Daisy Ridley rose to fame almost overnight when she took on the legendary role of Rey in the latest "Star Wars" trilogy. With filming her final stint as Rey behind her, the classically-trained Ridley is looking for smaller, meaty roles to sink her teeth into. Her latest project, “Ophelia,” based on the Lisa Klein novel, is an alternate look at "Hamlet," with a dynamic, strong-willed Ophelia at the center. Ridley talks with John Horn about her empowered portrayal of the Shakespeare classic and establishing a career after "Star Wars."

WHAT'S THE FUTURE OF THE MOVIE THEATER?

Kyle Buchanan covers film and the film industry for the New York Times. He recently asked 24 major figures in Hollywood (including Ava DuVernay, Barry Jenkins and J.J. Abrams) what it will take for movies (and movie theaters) to survive in the next 10 years. He talks with The Frame about what he found and documented in his article How Will the Movies (as we know them) Survive the Next 10 Years?

"MAIDEN" DOCUMENTS A LEGENDARY VOYAGE

In the 1980’s, if you were a woman who wanted to be a competitive sailor– like Tracy Edwards did– you had only one option. To be a cook on a boat. So she organized her own boat with an all female crew. It was called Maiden and they entered the Whitbread Round the World Race. A new documentary called "Maiden" tells their story using footage that was shot on the boat during the nine month race over 33,000 miles. Edwards and the film's director, Alex Holmes, spoke with The Frame's John Horn about "Maiden."

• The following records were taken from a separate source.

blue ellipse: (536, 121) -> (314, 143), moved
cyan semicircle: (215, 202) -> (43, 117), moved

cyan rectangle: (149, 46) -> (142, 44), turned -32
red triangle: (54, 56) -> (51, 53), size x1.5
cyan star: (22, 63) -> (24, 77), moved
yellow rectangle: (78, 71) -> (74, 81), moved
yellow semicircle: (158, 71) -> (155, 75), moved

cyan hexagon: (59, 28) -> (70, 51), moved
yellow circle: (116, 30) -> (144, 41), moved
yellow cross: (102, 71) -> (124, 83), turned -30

THE MUSIC OF THE EARLY GAY LIBERATION MOVEMENT

Fifty years ago this week, patrons of the Stonewall Bar in New York City staged a six-day uprising against police harassment that galvanized a national movement and transformed “queer fear” into “gay power.” Along with it came some bold new queer music. The Frame’s Paul Ratliff shares the story of the musical voices that were nearly lost to history.

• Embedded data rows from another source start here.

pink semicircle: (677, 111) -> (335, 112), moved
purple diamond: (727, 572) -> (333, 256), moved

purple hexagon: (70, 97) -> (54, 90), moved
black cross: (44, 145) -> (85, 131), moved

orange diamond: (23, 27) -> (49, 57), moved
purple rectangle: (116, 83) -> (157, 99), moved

HIMESH PATEL CHANNELS THE BEATLES IN "YESTERDAY"

What if, by some miracle, The Beatles never existed and only you remembered their music. That’s the conceit behind the new film, “Yesterday,” directed by Danny Boyle. It stars Himesh Patel as Jack, an aspiring singer-songwriter who claims the music of the Fab Four as his own. Patel performed all the music for his first lead role in a major motion picture. When John Horn spoke with Patel, they talked about his audition process and took an impromptu quiz on The Beatles.

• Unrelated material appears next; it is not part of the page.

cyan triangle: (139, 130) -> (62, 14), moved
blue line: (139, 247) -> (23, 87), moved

GETTING TO KNOW TONI MORRISON

The novelist Toni Morrison has won a Pulitzer Prize, a Nobel Prize for literature, and she was awarded the Presidential Medal of Freedom. Now, in the new documentary, "Toni Morrison: The Pieces I Am," we learn about the woman behind the work to see how she got to this distinguished place in American culture. Directed by photographer and filmmaker Timothy Greenfield-Sanders, the movie premiered at the Sundance Film Festival last January. Film critic Beandrea July reviewed it for Out magazine at the time. Now that it’s in theaters, she takes another look at the film with the help of a leading expert on Morrison’s work, Farah Jasmine Griffin

ALAN YANG'S BIG PICTURE ON THE SMALL SCREEN

Alan Yang is a TV writer, producer and director known for "Parks and Recreation" and "Master of None." In the first of The Frame's series of conversations with prominent TV show-runners, Yang talks about how his mission in storytelling has changed, his recent series for Amazon, "Forever," and two upcoming projects — a film based on his family called "Tigertail," and his new series for the Apple streaming service, "Little America."